In a nutshell, Robot Framework provides a great interface that acts as the middle-man between variour stakeholders. Indeed, tests are written in plain text (though other formats are supported, I never use them) with a rather minimal set of rules making it (almost) straightforward to read even by non-technical persons. The dirty technical details being hidden away and implemented in Python and executable in one of the various Python VM (CPython, Jython, IronPython are supported out of the box).

Most of the time, the basics of the Robot Framework data model and workflow can be taught in a couple of hours. However, being efficient with it will take a little more time. Still, people don’t have to learn a complete programming language (Python) itself and that’s a relief meaning they are happy to work with Robot Framework sometimes cumbersome syntax.

WORK TASK:
Please write out the Robot Framework passage word for word, starting with "In a nutshell, Robot" and going on through "of the box).".

STUDY MATERIAL:
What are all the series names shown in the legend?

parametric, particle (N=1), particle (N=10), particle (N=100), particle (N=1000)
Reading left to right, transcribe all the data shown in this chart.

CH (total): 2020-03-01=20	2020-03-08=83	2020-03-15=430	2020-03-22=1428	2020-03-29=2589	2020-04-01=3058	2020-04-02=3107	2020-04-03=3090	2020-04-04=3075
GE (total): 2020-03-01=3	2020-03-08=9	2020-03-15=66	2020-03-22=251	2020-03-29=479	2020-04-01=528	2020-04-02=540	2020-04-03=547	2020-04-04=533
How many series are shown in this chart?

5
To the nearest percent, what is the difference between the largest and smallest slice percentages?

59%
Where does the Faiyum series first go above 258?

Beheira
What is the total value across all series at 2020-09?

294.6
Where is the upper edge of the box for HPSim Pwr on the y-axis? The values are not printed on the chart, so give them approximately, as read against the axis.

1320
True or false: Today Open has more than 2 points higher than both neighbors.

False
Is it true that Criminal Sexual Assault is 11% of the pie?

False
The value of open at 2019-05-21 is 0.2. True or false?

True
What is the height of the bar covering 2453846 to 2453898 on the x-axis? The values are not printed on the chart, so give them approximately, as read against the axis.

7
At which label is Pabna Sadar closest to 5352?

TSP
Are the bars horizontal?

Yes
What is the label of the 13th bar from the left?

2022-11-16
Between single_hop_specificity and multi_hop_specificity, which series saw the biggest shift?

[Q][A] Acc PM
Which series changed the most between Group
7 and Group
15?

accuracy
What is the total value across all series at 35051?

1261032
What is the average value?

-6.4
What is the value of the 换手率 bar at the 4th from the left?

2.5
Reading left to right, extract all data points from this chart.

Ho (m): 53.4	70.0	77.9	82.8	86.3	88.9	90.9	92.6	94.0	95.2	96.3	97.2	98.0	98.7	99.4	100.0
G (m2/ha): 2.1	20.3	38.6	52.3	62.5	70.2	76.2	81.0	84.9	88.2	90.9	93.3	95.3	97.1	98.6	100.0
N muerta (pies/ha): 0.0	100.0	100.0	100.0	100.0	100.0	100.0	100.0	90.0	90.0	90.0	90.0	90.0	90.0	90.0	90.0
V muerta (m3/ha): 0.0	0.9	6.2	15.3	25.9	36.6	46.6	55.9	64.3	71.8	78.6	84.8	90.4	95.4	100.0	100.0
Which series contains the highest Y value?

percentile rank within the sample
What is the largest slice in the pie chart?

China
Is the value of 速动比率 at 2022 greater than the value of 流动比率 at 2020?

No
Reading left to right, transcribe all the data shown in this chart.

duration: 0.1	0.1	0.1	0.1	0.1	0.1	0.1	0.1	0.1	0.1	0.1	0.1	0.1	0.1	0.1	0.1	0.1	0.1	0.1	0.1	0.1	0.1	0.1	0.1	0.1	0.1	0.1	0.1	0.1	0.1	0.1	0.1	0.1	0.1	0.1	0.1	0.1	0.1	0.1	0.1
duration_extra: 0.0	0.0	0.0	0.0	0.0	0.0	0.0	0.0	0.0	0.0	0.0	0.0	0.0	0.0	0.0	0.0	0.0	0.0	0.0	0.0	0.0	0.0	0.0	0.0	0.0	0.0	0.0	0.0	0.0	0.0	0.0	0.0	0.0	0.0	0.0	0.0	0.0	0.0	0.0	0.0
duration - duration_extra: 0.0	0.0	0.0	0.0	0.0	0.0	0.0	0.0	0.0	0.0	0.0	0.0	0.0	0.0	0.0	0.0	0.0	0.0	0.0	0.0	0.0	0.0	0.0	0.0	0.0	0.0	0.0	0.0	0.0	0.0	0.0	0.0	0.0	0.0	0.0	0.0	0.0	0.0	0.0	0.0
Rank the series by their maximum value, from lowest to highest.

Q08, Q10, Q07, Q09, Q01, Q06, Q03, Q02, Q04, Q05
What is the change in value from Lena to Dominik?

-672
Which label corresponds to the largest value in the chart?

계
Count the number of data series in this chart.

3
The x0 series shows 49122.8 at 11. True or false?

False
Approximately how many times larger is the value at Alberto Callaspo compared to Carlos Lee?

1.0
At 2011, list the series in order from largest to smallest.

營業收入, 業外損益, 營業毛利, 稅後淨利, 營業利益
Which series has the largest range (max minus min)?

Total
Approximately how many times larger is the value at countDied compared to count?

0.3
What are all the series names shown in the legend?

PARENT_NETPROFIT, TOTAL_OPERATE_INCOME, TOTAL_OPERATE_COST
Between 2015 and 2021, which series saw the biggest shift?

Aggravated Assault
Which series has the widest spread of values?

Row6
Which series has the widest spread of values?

WRITTEN ANSWER:
In a nutshell, Robot Framework provides a great interface that acts as the middle-man between variour stakeholders. Indeed, tests are written in plain text (though other formats are supported, I never use them) with a rather minimal set of rules making it (almost) straightforward to read even by non-technical persons. The dirty technical details being hidden away and implemented in Python and executable in one of the various Python VM (CPython, Jython, IronPython are supported out of the box).